In another embodiment, the method for screening the causative gene highly contributing to rheumatoid arthritis comprises the steps of:
s10: setting a rheumatoid arthritis patient group and a healthy control group, wherein each group comprises a plurality of different human body peripheral blood specimens which are separated from the human body.

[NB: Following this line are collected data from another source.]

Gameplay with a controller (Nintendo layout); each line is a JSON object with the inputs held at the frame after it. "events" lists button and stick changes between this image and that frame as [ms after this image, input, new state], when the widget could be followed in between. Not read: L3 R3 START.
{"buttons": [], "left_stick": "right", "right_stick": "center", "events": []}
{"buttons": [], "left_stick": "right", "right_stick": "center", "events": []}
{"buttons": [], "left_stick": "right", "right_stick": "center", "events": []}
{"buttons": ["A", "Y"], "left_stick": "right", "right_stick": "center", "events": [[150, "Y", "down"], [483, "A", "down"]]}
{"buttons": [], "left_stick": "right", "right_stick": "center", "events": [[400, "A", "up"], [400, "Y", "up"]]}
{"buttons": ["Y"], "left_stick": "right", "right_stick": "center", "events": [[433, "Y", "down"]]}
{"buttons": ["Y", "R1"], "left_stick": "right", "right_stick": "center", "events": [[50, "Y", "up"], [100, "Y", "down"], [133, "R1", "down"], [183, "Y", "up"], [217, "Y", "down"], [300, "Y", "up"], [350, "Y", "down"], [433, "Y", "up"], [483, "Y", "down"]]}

For example, in the rheumatoid arthritis patient group, each peripheral blood sample comprises 5ml of rheumatoid arthritis patient peripheral blood; in the healthy control group, each peripheral blood sample included 5ml of peripheral blood of a healthy person.
For example, each example of the present invention used two sets of whole blood samples from 100 rheumatoid arthritis patients in the rheumatoid arthritis patient group and 100 normal rheumatoid arthritis-free healthy persons in the healthy control group. It should be noted that the selected specimens are controlled to be no more than 45 years old, the specimen is healthy and has no unclean life habits, all the specimens are collected from the first eight hospitals of the liberation military of Chinese people and approved by the ethical committee of the first eight hospitals of the liberation military, and meanwhile, the patient agrees, and all the subjects sign agreement books before the specimens are collected.
S20: and extracting DNA in the peripheral blood sample.
For example, in step S20, the DNA in the peripheral blood sample is frozen and stored in an environment of-20 ℃; in another example, in step S20, a peripheral blood sample is centrifuged to extract DNA in the peripheral blood sample; in another example, in step S20, after the centrifugation operation, a lower precipitate is collected; as another example, in step S20, a protease reagent is added to the lower precipitate; in another example, in step S20, the lower precipitate after the protease reagent is added is placed in a constant temperature water bath environment.
For example, the step S20 specifically includes the following steps:
s21: a microcentrifuge tube was taken, and 200. mu.L of peripheral blood was added thereto.
S22: adding 400 mu L of cell lysate into a microcentrifuge tube, fully shaking, standing at room temperature for 10 minutes, then placing into a high-speed centrifuge at the rotating speed of 9000rpm, centrifuging for one minute, discarding the supernatant, retaining the lower precipitate, adding 250 mu L of buffer solution, shaking uniformly, then adding 20 mu L of protease reagent, and placing in a constant-temperature water bath for 10 minutes to fully lyse the cells.
S23: and (3) after the solution is placed for a period of time and becomes clear, removing water drops in the centrifugal tube, adding 200 mu L of absolute ethyl alcohol, fully shaking and shaking uniformly to obtain the solution to be detected.
S24: adding the solution to be detected into an adsorption column, centrifuging at high speed for 30S, pouring off waste liquid, and putting the adsorption column back into the collection pipe again.
S25: add 500. mu.L of buffer A to the adsorption column, centrifuge at 12000rpm for 30S, discard the waste, and replace it in the collection tube.
S26: add 500. mu.L of buffer B to the adsorption column, centrifuge at 12000rpm for 30S, discard the waste, and replace it in the collection tube.
S27: add 500. mu.L of buffer C to the adsorption column, centrifuge at 12000rpm for 30S, discard the waste, replace it in the collection tube again, centrifuge at 12000rpm for 3 minutes again, discard the waste, allow it to stand for several minutes, and dry the residue in the collection tube.
S28: the micro adsorption column was put into a new 1.5ml microcentrifuge tube, 200. mu.L of the eluent was added, and the old tube was discarded, followed by standing at room temperature for 1 minute, followed by centrifugation at 6000 Xg (8000 rpm) for 1 minute, and the eluted DNA was collected to obtain a sample DNA, which was stored in a refrigerator for later use.
S29: repeating the steps S21-S28 to obtain a plurality of specimen DNAs of the rheumatoid arthritis patient group and the healthy control group respectively.
Through steps S21 to S29, several specimen DNAs were obtained for the rheumatoid arthritis patient group and the healthy control group.
S30: preparing a DNA pool of a rheumatoid arthritis patient group and a DNA pool of a healthy control group.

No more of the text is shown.